The Thomas E. Watson Papers Digitization Project went beyond the goals of straightforward large-scale digitization by providing additional functionality through the gathering of item-level records for materials in Series 1. Correspondence and Series 8. Photographs. Because of this added metadata (endcoded as described in the Metadata section of this website), end-users can search and browse letters and photographs by names, dates, locations, and subjects.

Systems Overview

The Thomas E. Watson Papers Digital Collection is built using a combination of images delivered via a djatoka JP2 image server and metadata stored in an eXist XML database. Images are viewed and manipulated using an OpenLayers image viewer, and metadata is manipulated and delivered using XQuery, XSLT and PHP.

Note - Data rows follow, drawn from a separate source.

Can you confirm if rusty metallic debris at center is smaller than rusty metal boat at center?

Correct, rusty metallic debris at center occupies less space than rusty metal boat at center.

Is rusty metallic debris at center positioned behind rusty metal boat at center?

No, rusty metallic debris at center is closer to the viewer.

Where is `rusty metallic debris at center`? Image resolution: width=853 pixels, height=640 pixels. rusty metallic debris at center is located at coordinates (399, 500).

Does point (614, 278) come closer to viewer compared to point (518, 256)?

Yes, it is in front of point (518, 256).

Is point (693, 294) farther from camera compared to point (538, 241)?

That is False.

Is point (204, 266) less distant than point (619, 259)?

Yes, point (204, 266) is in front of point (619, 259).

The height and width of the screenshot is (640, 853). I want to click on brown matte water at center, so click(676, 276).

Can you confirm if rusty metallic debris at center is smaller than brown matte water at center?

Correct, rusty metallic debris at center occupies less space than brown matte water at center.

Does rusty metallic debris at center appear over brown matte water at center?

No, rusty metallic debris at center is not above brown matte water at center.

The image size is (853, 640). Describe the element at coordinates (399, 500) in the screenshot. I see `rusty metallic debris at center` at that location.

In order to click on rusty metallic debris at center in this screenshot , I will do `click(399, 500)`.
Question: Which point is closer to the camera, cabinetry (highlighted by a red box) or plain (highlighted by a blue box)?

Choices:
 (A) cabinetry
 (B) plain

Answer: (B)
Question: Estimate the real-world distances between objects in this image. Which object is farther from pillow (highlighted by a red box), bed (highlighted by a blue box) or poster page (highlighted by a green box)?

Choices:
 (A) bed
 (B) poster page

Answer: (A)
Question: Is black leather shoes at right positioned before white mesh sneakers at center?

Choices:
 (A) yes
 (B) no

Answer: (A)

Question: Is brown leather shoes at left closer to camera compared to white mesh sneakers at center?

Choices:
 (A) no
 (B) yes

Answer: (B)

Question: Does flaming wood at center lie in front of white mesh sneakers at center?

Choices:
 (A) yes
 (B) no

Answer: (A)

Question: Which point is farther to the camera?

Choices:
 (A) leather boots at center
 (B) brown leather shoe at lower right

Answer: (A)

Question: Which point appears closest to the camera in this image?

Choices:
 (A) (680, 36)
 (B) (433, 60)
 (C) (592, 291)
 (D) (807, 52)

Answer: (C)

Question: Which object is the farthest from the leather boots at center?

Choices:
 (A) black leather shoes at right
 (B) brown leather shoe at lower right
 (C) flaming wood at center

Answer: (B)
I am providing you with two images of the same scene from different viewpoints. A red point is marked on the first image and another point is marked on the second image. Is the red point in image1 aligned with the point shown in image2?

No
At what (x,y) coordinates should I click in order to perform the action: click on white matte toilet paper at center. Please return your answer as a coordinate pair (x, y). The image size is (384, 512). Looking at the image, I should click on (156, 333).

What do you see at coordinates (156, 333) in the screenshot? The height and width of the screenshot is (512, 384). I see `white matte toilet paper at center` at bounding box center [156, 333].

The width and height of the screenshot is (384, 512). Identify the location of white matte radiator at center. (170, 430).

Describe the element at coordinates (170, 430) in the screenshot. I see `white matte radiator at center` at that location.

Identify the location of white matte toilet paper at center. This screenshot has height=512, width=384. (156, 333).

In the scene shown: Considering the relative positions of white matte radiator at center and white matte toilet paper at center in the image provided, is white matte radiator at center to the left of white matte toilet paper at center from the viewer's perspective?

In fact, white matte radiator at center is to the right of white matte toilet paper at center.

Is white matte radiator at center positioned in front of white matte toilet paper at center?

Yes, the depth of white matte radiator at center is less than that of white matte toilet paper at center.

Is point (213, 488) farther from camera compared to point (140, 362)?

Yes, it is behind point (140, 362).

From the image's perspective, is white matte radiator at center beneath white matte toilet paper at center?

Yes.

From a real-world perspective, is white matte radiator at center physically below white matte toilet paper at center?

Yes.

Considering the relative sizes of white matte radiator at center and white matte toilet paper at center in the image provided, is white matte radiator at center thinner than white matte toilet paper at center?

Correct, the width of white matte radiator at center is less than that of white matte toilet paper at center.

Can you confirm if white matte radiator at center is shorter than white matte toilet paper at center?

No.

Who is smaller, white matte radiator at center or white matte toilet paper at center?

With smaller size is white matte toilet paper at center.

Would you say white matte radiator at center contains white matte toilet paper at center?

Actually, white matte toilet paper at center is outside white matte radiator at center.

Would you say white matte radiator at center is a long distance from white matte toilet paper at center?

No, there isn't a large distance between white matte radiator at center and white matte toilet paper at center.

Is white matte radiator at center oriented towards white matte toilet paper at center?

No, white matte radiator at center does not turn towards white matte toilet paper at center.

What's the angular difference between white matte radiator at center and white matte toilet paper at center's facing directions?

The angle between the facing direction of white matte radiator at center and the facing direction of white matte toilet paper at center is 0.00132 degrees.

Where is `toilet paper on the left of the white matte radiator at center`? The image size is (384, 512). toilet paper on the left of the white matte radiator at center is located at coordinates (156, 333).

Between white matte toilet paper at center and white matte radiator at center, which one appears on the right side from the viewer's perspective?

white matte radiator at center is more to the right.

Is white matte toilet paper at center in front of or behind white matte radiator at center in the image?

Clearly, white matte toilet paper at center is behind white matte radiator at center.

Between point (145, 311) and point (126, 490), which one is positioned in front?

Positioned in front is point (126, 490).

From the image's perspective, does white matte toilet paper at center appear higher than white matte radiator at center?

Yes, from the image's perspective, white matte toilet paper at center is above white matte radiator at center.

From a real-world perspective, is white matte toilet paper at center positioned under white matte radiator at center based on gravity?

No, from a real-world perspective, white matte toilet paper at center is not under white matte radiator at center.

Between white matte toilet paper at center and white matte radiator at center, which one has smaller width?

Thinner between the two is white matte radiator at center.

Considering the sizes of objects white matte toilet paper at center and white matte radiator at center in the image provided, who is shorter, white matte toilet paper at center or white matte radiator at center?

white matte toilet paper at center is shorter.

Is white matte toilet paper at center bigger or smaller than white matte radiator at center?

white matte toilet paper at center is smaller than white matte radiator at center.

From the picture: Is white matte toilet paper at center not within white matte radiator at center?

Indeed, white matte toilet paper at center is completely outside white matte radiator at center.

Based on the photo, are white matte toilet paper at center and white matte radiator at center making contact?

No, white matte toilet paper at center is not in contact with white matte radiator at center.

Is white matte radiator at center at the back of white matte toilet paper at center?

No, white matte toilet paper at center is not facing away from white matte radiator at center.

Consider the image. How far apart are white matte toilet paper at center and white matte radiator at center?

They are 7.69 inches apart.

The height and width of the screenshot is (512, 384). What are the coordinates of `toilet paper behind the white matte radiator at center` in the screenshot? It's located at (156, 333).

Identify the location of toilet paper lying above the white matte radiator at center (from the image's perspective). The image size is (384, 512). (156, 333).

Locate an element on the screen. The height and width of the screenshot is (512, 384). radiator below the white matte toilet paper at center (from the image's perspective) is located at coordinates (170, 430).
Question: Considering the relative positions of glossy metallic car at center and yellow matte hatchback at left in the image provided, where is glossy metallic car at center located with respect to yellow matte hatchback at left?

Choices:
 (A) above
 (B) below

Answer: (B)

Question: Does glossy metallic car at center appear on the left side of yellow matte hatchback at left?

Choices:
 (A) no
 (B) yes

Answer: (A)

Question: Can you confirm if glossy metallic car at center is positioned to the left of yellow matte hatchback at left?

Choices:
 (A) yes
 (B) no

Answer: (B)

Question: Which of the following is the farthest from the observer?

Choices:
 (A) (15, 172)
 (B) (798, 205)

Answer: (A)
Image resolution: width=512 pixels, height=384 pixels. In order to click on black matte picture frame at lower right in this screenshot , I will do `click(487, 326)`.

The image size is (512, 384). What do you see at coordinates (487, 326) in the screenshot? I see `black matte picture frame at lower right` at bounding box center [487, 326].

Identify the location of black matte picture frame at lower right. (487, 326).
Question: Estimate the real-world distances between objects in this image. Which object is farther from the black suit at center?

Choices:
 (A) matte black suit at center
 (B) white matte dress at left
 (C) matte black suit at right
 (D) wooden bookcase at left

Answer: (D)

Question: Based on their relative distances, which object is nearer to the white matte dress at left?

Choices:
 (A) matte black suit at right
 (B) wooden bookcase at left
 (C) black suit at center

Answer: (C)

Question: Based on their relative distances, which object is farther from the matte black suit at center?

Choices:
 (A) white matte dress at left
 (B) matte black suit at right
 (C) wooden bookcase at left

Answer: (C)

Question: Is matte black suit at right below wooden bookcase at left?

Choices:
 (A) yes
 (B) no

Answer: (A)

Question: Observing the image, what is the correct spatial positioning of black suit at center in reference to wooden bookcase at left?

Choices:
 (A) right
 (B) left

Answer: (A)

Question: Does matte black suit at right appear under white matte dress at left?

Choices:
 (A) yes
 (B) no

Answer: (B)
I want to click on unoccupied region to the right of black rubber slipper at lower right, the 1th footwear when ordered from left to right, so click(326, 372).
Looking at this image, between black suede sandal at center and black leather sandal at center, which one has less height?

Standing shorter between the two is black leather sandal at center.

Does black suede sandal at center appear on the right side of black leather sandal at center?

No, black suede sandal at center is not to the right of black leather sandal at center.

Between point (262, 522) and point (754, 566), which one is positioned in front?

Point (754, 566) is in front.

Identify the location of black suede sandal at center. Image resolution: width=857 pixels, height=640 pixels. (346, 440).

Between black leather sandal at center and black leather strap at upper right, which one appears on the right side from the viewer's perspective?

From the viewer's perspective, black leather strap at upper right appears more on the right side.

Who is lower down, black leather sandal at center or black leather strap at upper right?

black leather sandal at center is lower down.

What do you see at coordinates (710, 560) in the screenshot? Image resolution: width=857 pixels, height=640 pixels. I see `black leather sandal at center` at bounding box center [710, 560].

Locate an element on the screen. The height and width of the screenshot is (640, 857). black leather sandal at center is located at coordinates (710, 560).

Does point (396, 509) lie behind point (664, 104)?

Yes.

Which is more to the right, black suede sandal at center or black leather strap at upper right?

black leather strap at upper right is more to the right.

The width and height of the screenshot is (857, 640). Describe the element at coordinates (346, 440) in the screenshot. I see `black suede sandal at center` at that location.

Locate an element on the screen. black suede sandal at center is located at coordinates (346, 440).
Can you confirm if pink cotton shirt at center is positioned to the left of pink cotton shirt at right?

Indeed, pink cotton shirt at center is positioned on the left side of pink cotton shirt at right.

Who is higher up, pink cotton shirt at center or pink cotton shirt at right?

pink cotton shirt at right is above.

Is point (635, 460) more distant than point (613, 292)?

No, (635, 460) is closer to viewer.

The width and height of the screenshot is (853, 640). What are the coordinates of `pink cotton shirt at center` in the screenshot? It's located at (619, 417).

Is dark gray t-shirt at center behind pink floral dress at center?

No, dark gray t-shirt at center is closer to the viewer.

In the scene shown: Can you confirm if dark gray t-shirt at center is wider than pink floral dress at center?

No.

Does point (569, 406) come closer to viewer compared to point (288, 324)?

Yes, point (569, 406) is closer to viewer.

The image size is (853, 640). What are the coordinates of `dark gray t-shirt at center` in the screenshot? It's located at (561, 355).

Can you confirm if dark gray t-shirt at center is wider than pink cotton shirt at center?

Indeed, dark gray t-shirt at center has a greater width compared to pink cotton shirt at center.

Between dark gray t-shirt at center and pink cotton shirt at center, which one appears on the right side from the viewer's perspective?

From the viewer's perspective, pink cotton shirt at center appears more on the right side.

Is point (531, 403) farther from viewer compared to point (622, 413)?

Accessing the SHC's Digitized Collections

Using the data gathered through the course of the two grants, the Southern Historical Collection, the UNC-Chapel Hill Library Systems Office, and the Carolina Digital Library and Archives developed an easy-to-implement, low-cost solution for the Web delivery and presentation of archival collections digitized on a large scale. Using this solution, EAD-encoded finding aids are automatically linked to digitized materials which are delivered using CONTENTdm Digital Collection Management Software.

EAD-encoded finding aids are transformed from XML to HTML using XSLT. During the transformation, a unique ID is generated for each container in the collection. This container identifier consists of the container type and the container number joined together with an underscore. (For example, the ID generated for folder number 7 would be 'folder_7'.) A javascript is invoked upon download of the finding aid, which searches the CONTENTdm API for the finding aid's collection ID. If the API finds anything, it returns a list of container identifiers (e.g. folder_7). The javascript then walks the finding aid and creates a link to digitized materials where it finds a match.

Using this system, links appear in finding aids only after materials have been digitized and uploaded to CONTENTdm with the appropriate metadata. Metadata uploaded to CONTENTdm—including the collection name and number, the location of the materials within the collection, the container number and title, file name, and hook ID—is automatically generated from collection finding aids by way of another XSLT transformation. The inclusion of this metadata not only allows the automatic linking system to work, but provides useful contextual information to the end-user without having to go through the process of painstakingly creating metadata records by hand.